La Polizia, saputane la partenza, accedette colà coll’idea di perquisirla; ma il prelato aveva recato seco le chiavi, e instruita dalla depositaria che, avendo presenziato e coadiuvato l’apparecchio dei bagagli, in essi contenevansi oggetti di vestiario, ritirandone una sua dichiarazione in iscritto, abbandonò le ulteriori ricerche.

Intanto, si cercò d’impadronirsi di alcune tra le carte galleggianti sul Tevere.

I vescovi tedeschi, per essersi permesso di parlare con opposizione sopra articoli proposti nelle adunanze conciliarie, furono richiamati all’ordine.

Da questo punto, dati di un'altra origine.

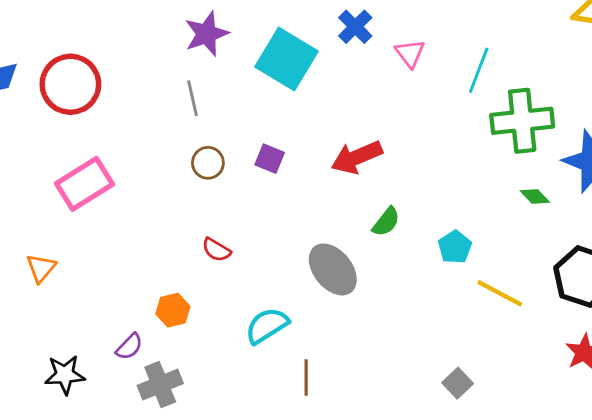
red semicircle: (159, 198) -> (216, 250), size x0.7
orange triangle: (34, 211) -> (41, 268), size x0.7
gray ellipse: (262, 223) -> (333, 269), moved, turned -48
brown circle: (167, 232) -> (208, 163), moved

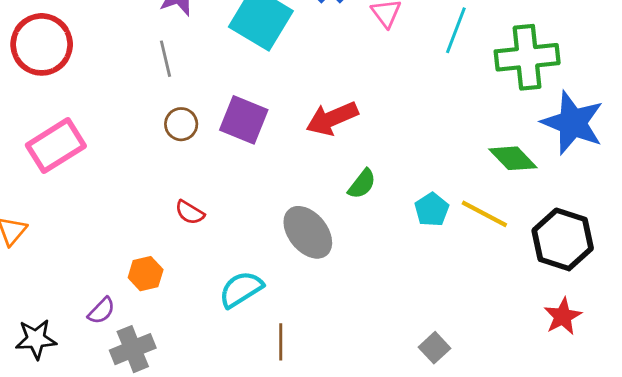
green cross: (522, 121) -> (527, 57), moved
purple square: (270, 159) -> (244, 120), size x1.6
green diamond: (535, 197) -> (513, 158), size x1.6
yellow line: (500, 293) -> (484, 214), moved

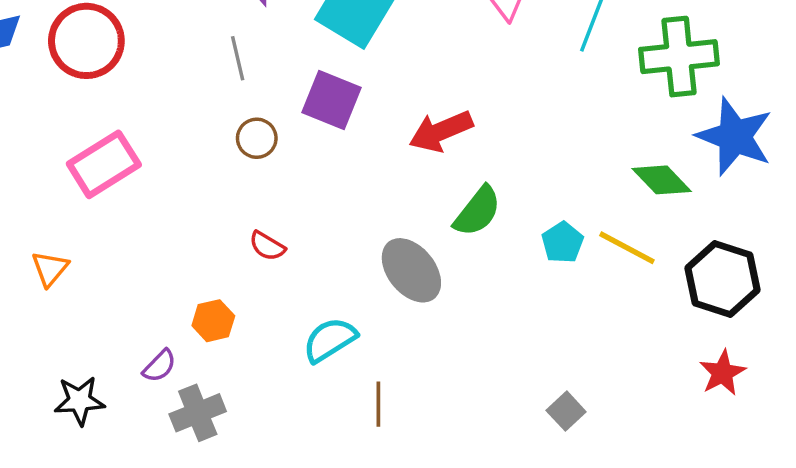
purple square: (244, 120) -> (331, 100), moved
green semicircle: (362, 184) -> (477, 211), size x1.4

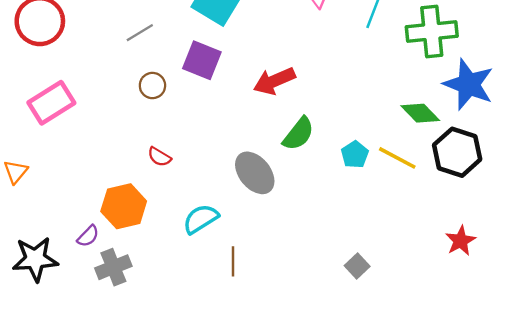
gray line: (238, 58) -> (140, 33), turned 72
black hexagon: (722, 279) -> (457, 152), moved
orange hexagon: (213, 321) -> (124, 206), size x1.6
black star: (79, 401) -> (35, 259), size x1.4

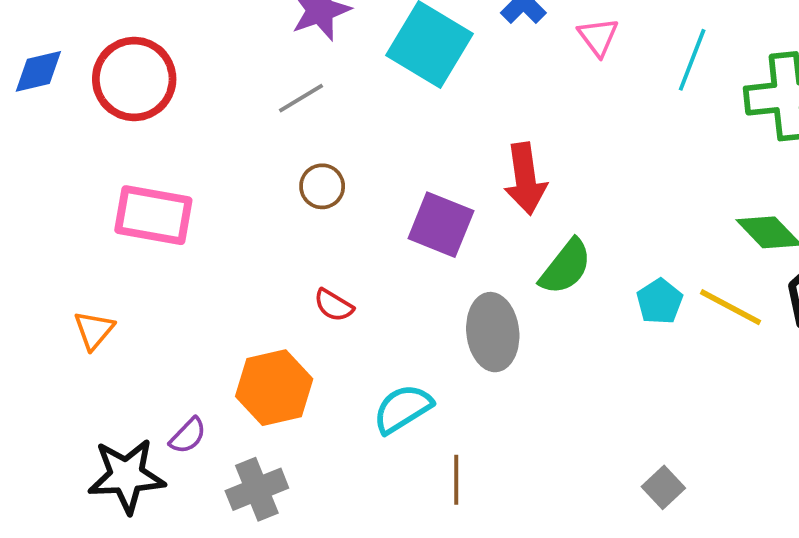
purple square: (202, 60) -> (441, 225), moved
red arrow: (274, 81) -> (525, 179), turned -75
pink rectangle: (51, 103) -> (153, 215), turned 42
gray ellipse: (255, 173) -> (493, 332), turned 33
purple semicircle: (88, 236) -> (188, 436), moved

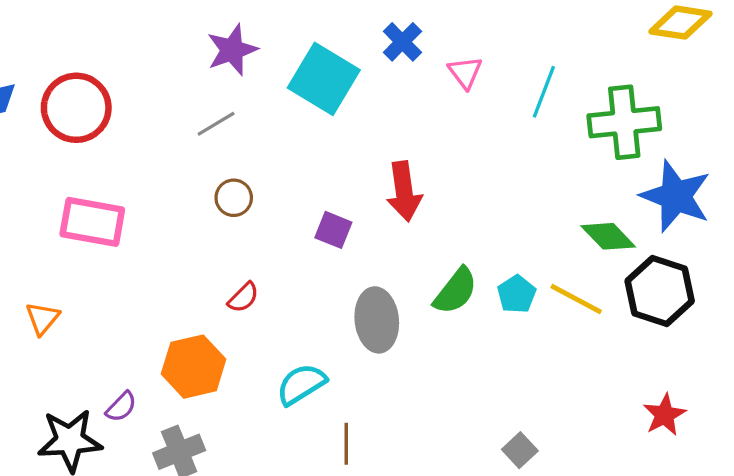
purple square: (441, 225) -> (333, 230), size x0.7
green semicircle: (566, 267) -> (456, 291), moved
red semicircle: (334, 305) -> (243, 297), turned -76

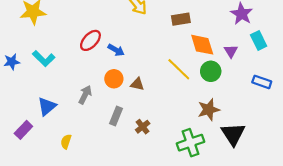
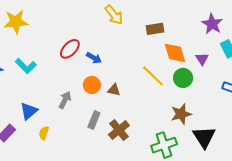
brown cross: (143, 127) -> (119, 130), size x1.5
yellow semicircle: (66, 142) -> (44, 133), moved

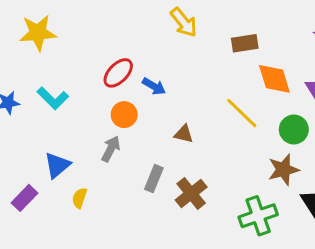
green circle: (183, 78) -> (294, 129), moved
orange circle: (92, 85) -> (124, 115), moved

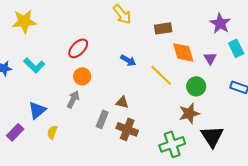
blue arrow: (154, 86) -> (128, 60), moved
brown triangle: (184, 134) -> (122, 102), moved
brown cross: (191, 193) -> (127, 129), turned -30

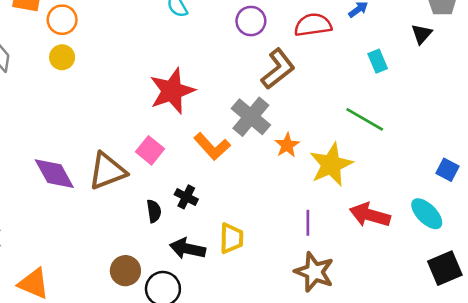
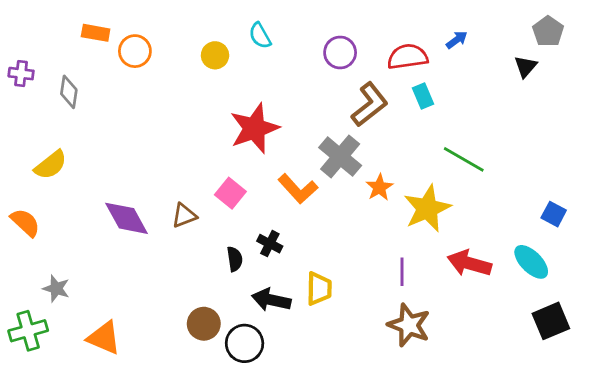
yellow circle: (62, 57) -> (215, 55), moved
cyan rectangle: (378, 61) -> (423, 96), moved
brown triangle: (107, 171) -> (184, 216), size x0.6

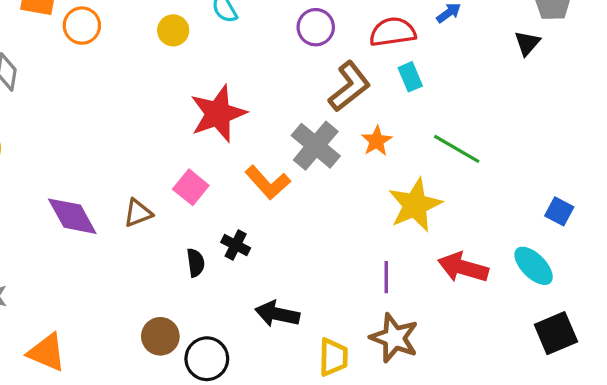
orange star: (379, 187) -> (377, 141), moved
yellow trapezoid: (319, 289) -> (333, 357), moved
black arrow: (271, 300) -> (277, 314), moved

Del che lagnatisi, riunitisi tutti in assemblea, presso il Primate di Ungheria, formularono una solenne protesta al Papa, reclamando la libertà della parola, quale era stata ripromessa nel programma della sinodale convocazione.

II S. Padre, pro bono pacis, s’interpose, e, con parole conciliative, calmò i loro animi.

La pubblica finanza, a fronte di tanti bisogni e spese crescenti, trovasi in angustie.

La Propaganda Fide, che sempre sopperisce, con le immense ricchezze che perennemente le pervengono, per generosi lasciti di fedeli, agli urgenti bisogni della Chiesa, avendo oramai esausta la cassa, da alcuni giorni è costretta vendere qualche capitale.